══ DATA PROVIDED ══

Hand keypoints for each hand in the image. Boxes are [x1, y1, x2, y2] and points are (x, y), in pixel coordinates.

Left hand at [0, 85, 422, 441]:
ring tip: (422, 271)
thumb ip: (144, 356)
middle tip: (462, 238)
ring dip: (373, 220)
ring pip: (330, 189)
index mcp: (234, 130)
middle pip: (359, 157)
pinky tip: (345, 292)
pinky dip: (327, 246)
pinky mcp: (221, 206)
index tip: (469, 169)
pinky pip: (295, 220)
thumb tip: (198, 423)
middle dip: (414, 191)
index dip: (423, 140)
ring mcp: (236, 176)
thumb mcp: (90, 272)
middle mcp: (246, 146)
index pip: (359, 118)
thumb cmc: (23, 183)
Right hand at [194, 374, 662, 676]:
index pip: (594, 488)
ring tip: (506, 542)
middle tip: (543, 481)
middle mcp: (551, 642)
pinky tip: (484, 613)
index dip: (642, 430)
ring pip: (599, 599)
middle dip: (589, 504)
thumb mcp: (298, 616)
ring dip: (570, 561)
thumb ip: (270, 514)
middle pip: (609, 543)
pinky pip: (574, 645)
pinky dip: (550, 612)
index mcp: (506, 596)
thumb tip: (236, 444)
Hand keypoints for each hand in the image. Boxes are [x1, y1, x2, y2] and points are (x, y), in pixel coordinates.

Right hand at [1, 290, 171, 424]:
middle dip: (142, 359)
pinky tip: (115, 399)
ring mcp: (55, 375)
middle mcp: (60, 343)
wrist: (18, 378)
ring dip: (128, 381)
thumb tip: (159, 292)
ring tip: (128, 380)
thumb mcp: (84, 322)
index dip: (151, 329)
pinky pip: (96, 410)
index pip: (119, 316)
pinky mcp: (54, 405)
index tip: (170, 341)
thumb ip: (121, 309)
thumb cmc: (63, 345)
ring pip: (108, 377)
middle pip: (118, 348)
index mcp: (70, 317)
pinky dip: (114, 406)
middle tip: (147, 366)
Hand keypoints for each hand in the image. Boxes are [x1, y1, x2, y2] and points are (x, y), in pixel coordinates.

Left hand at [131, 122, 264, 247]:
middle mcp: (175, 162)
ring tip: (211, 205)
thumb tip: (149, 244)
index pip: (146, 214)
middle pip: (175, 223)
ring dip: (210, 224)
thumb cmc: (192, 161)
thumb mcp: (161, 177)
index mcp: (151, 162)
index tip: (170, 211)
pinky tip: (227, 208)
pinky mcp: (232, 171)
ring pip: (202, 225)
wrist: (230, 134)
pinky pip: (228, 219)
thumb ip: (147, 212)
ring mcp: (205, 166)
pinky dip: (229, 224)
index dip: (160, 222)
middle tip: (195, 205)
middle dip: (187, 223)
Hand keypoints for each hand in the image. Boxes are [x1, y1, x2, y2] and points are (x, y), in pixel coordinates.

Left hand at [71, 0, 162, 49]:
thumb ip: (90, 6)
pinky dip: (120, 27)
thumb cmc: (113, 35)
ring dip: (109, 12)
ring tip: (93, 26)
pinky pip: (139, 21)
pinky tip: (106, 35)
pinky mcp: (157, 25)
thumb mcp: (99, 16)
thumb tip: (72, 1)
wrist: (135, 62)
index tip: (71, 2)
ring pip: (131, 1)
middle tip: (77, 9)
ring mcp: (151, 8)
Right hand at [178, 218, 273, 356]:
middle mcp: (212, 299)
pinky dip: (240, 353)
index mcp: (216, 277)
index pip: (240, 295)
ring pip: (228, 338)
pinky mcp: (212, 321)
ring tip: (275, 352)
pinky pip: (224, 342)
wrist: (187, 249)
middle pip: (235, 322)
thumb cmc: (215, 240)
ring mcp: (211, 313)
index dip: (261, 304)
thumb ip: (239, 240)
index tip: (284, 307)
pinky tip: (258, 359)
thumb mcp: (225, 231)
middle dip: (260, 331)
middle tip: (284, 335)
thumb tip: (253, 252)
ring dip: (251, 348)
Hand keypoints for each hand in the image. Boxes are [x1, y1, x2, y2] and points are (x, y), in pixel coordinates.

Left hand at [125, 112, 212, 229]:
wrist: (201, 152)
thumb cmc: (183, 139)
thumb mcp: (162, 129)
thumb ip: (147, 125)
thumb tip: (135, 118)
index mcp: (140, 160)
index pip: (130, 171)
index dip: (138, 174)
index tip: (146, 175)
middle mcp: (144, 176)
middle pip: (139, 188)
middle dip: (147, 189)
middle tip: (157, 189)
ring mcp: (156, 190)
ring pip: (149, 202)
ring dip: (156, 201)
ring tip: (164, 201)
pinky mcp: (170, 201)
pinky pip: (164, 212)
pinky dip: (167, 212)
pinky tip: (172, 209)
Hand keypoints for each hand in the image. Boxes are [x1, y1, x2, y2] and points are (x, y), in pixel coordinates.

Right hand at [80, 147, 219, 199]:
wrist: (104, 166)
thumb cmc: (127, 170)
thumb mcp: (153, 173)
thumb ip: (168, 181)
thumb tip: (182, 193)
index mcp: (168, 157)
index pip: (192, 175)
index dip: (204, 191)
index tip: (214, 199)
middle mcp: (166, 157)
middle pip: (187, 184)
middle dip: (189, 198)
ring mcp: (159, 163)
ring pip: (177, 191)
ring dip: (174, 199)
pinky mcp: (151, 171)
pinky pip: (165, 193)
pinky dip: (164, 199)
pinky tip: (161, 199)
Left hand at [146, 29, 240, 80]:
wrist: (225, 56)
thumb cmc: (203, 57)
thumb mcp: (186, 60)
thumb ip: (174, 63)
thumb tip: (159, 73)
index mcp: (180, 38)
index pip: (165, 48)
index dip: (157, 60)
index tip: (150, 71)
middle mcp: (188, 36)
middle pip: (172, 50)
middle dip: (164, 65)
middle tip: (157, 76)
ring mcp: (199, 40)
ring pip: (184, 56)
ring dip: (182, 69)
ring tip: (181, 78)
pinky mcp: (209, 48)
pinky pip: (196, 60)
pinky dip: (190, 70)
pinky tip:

═══

Once you have read the records above, please copy them out exactly.

# EXPECTED ANSWER:
Hand keypoints for each hand in the image. Boxes are [x1, y1, x2, y2] and points are (x, y), in pixel coordinates.

Left hand at [0, 85, 422, 441]:
ring tip: (422, 271)
thumb ip: (144, 356)
middle tip: (462, 238)
ring dip: (373, 220)
ring pip: (330, 189)
index mcp: (234, 130)
middle pip: (359, 157)
pinky tip: (345, 292)
pinky dip: (327, 246)
pinky mcp: (221, 206)
index tip: (469, 169)
pinky pip: (295, 220)
thumb tip: (198, 423)
middle dip: (414, 191)
index dip: (423, 140)
ring mcp: (236, 176)
thumb mcp: (90, 272)
middle mcp: (246, 146)
index pip: (359, 118)
thumb cmc: (23, 183)
Right hand at [194, 374, 662, 676]:
index pip: (594, 488)
ring tip: (506, 542)
middle tip: (543, 481)
middle mcp: (551, 642)
pinky tip: (484, 613)
index dip: (642, 430)
ring pip: (599, 599)
middle dip: (589, 504)
thumb mcp: (298, 616)
ring dip: (570, 561)
thumb ip: (270, 514)
middle pip: (609, 543)
pinky pip: (574, 645)
pinky dip: (550, 612)
index mcp: (506, 596)
thumb tip: (236, 444)
Hand keypoints for each hand in the image. Boxes are [x1, y1, x2, y2] and points are (x, y), in pixel coordinates.

Right hand at [1, 290, 171, 424]:
middle dip: (142, 359)
pinky tip: (115, 399)
ring mcp: (55, 375)
middle mcp: (60, 343)
wrist: (18, 378)
ring dip: (128, 381)
thumb tip: (159, 292)
ring tip: (128, 380)
thumb mcp: (84, 322)
index dip: (151, 329)
pinky pip: (96, 410)
index pip: (119, 316)
pinky mcp: (54, 405)
index tip: (170, 341)
thumb ip: (121, 309)
thumb cmc: (63, 345)
ring pip: (108, 377)
middle pip: (118, 348)
index mcp: (70, 317)
pinky dip: (114, 406)
middle tip: (147, 366)
Hand keypoints for each hand in the image. Boxes are [x1, y1, x2, y2] and points are (x, y), in pixel coordinates.

Left hand at [131, 122, 264, 247]:
middle mcp: (175, 162)
ring tip: (211, 205)
thumb tip: (149, 244)
index pip: (146, 214)
middle pip: (175, 223)
ring dip: (210, 224)
thumb cmc: (192, 161)
thumb mcp: (161, 177)
index mcp: (151, 162)
index tip: (170, 211)
pinky tip: (227, 208)
pinky mcp: (232, 171)
ring pip: (202, 225)
wrist: (230, 134)
pinky pip: (228, 219)
thumb ip: (147, 212)
ring mcp: (205, 166)
pinky dip: (229, 224)
index dip: (160, 222)
middle tip: (195, 205)
middle dip: (187, 223)
Hand keypoints for each hand in the image. Boxes are [x1, y1, x2, y2] and points are (x, y), in pixel coordinates.

Left hand at [71, 0, 162, 49]:
thumb ip: (90, 6)
pinky dip: (120, 27)
thumb cmc: (113, 35)
ring dip: (109, 12)
ring tip: (93, 26)
pinky pip: (139, 21)
pinky tip: (106, 35)
pinky mcp: (157, 25)
thumb mcp: (99, 16)
thumb tip: (72, 1)
wrist: (135, 62)
index tip: (71, 2)
ring pip: (131, 1)
middle tip: (77, 9)
ring mcp: (151, 8)
Right hand at [178, 218, 273, 356]:
middle mcp: (212, 299)
pinky dip: (240, 353)
index mcp: (216, 277)
index pip: (240, 295)
ring pip: (228, 338)
pinky mcp: (212, 321)
ring tip: (275, 352)
pinky pip: (224, 342)
wrist: (187, 249)
middle pip: (235, 322)
thumb cmc: (215, 240)
ring mcp: (211, 313)
index dip: (261, 304)
thumb ip: (239, 240)
index tip: (284, 307)
pinky tip: (258, 359)
thumb mcp: (225, 231)
middle dip: (260, 331)
middle tip: (284, 335)
thumb tip: (253, 252)
ring dip: (251, 348)
Hand keypoints for each hand in the image. Boxes are [x1, y1, x2, y2] and points are (x, y), in pixel coordinates.

Left hand at [125, 112, 212, 229]:
wrist: (201, 152)
thumb cmc: (183, 139)
thumb mcp: (162, 129)
thumb ip: (147, 125)
thumb tip: (135, 118)
index mcp: (140, 160)
index pip: (130, 171)
index dip: (138, 174)
index tip: (146, 175)
middle mcp: (144, 176)
middle pip: (139, 188)
middle dip: (147, 189)
middle tip: (157, 189)
ring mcp: (156, 190)
ring pip: (149, 202)
ring dip: (156, 201)
ring tip: (164, 201)
pinky mcp: (170, 201)
pinky pip: (164, 212)
pinky dip: (167, 212)
pinky tip: (172, 209)
Hand keypoints for each hand in the image. Boxes are [x1, y1, x2, y2] and points are (x, y), in pixel coordinates.

Right hand at [80, 147, 219, 199]:
wrist: (104, 166)
thumb cmc: (127, 170)
thumb mcp: (153, 173)
thumb ip: (168, 181)
thumb tip: (182, 193)
index mcp: (168, 157)
index pip: (192, 175)
index dip: (204, 191)
index tip: (214, 199)
middle mcp: (166, 157)
middle pip: (187, 184)
middle dip: (189, 198)
ring mcp: (159, 163)
ring pip: (177, 191)
ring dip: (174, 199)
pinky mcp: (151, 171)
pinky pip: (165, 193)
pinky dip: (164, 199)
pinky tip: (161, 199)
Left hand at [146, 29, 240, 80]:
wrist: (225, 56)
thumb cmc: (203, 57)
thumb mcp: (186, 60)
thumb ip: (174, 63)
thumb tip: (159, 73)
index mcp: (180, 38)
index pip: (165, 48)
index dip: (157, 60)
index tip: (150, 71)
middle mcp: (188, 36)
middle pip: (172, 50)
middle dip: (164, 65)
middle tip: (157, 76)
ring mcp: (199, 40)
ring pip: (184, 56)
ring dip: (182, 69)
ring tip: (181, 78)
pinky mcp: (209, 48)
pinky pip: (196, 60)
pinky dip: (190, 70)
pinky tip:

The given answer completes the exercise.